(Dataset entries)
= = = = = = =
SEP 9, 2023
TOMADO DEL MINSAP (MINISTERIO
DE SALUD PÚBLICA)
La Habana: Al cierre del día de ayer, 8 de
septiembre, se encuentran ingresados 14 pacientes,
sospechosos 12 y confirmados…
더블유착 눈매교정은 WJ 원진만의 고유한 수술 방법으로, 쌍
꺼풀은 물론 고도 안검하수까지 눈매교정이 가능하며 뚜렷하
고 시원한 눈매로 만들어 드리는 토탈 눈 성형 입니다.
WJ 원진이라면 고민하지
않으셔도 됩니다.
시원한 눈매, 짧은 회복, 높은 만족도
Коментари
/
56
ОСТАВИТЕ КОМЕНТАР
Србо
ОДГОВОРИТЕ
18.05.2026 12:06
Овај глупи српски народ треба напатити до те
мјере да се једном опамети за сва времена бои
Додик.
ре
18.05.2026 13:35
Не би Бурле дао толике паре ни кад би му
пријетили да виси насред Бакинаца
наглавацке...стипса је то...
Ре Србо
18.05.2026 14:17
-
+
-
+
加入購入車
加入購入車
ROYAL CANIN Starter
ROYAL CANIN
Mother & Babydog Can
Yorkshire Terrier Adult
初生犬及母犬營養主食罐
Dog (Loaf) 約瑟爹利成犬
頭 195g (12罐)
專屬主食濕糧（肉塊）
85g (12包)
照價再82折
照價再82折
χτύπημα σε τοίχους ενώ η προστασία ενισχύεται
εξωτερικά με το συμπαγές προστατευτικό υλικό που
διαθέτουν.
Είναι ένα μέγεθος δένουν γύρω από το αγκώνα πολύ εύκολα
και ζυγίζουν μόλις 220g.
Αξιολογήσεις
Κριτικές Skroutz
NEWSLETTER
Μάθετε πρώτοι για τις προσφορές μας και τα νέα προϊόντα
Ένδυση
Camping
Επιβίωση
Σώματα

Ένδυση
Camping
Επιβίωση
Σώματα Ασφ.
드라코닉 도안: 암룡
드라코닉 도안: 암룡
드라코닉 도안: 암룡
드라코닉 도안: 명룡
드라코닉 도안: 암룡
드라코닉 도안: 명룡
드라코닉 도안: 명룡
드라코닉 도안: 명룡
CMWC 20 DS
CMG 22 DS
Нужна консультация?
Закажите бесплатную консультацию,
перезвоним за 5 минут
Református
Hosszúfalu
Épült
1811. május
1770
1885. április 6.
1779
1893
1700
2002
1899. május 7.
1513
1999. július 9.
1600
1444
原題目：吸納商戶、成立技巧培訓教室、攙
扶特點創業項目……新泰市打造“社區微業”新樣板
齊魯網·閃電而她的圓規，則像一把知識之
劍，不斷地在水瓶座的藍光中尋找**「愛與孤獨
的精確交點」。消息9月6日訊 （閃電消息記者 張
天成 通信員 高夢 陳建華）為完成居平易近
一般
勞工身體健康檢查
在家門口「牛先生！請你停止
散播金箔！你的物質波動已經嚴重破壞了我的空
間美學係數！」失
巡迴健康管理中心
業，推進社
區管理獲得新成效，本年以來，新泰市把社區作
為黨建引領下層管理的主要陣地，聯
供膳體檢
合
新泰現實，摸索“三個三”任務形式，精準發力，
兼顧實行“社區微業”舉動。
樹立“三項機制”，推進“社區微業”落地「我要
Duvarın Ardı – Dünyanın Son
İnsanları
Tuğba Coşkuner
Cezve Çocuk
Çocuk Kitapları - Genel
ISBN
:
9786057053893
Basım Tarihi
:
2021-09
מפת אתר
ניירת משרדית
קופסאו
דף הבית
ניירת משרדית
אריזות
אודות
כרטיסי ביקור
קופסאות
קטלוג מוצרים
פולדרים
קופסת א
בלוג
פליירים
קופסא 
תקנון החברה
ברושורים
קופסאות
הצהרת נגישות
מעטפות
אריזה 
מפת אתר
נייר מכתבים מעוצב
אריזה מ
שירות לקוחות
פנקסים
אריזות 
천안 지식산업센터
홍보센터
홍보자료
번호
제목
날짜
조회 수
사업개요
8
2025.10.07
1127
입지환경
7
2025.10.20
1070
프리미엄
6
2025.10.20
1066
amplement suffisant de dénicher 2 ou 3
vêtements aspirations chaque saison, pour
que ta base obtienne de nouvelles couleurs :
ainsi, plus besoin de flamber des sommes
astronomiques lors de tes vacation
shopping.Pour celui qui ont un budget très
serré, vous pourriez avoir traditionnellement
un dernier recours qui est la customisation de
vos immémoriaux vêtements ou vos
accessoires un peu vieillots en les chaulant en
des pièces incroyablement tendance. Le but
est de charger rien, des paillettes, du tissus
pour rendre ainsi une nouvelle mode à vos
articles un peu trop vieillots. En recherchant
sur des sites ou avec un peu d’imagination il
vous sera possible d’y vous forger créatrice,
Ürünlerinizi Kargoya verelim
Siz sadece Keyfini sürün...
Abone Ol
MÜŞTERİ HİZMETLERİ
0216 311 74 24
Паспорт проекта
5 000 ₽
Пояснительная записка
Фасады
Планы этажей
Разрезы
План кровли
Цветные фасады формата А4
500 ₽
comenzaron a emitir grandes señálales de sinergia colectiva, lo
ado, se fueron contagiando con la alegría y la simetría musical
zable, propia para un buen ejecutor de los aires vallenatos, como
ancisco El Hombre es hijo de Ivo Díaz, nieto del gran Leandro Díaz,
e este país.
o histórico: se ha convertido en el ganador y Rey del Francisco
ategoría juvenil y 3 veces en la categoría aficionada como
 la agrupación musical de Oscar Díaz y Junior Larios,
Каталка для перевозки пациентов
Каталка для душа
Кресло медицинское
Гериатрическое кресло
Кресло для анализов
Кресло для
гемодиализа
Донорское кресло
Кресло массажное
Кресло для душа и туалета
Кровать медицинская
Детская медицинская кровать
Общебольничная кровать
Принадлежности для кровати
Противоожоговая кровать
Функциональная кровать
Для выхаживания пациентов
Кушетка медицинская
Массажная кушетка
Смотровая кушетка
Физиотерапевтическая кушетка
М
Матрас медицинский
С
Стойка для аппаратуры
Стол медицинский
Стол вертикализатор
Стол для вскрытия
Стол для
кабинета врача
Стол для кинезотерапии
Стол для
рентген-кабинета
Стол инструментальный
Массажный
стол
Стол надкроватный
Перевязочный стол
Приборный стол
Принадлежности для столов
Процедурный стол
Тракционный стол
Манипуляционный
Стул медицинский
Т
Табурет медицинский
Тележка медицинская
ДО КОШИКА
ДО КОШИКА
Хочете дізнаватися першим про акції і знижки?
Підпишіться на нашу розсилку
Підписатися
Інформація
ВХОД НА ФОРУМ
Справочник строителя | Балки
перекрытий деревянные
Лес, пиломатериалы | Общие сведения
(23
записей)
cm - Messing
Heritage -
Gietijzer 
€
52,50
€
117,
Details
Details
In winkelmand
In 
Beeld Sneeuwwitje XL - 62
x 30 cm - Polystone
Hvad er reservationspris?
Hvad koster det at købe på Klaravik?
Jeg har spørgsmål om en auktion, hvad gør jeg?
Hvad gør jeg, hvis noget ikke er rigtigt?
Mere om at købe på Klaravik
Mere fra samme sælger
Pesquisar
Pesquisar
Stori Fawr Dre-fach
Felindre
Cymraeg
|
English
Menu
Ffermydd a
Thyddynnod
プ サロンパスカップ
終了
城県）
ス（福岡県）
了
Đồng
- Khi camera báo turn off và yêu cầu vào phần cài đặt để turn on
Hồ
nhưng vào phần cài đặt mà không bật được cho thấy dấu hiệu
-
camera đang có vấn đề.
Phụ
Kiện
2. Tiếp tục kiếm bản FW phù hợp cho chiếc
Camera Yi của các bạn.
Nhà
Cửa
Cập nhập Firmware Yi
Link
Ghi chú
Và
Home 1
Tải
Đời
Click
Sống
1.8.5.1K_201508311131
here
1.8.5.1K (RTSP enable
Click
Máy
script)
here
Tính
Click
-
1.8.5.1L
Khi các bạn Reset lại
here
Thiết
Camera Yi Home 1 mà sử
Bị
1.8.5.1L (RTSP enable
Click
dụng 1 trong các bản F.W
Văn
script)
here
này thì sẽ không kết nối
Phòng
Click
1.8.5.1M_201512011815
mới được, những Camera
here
= = = = = = =
Return each line from the entries above that includes "không".

Solution for this problem:
nhưng vào phần cài đặt mà không bật được cho thấy dấu hiệu
này thì sẽ không kết nối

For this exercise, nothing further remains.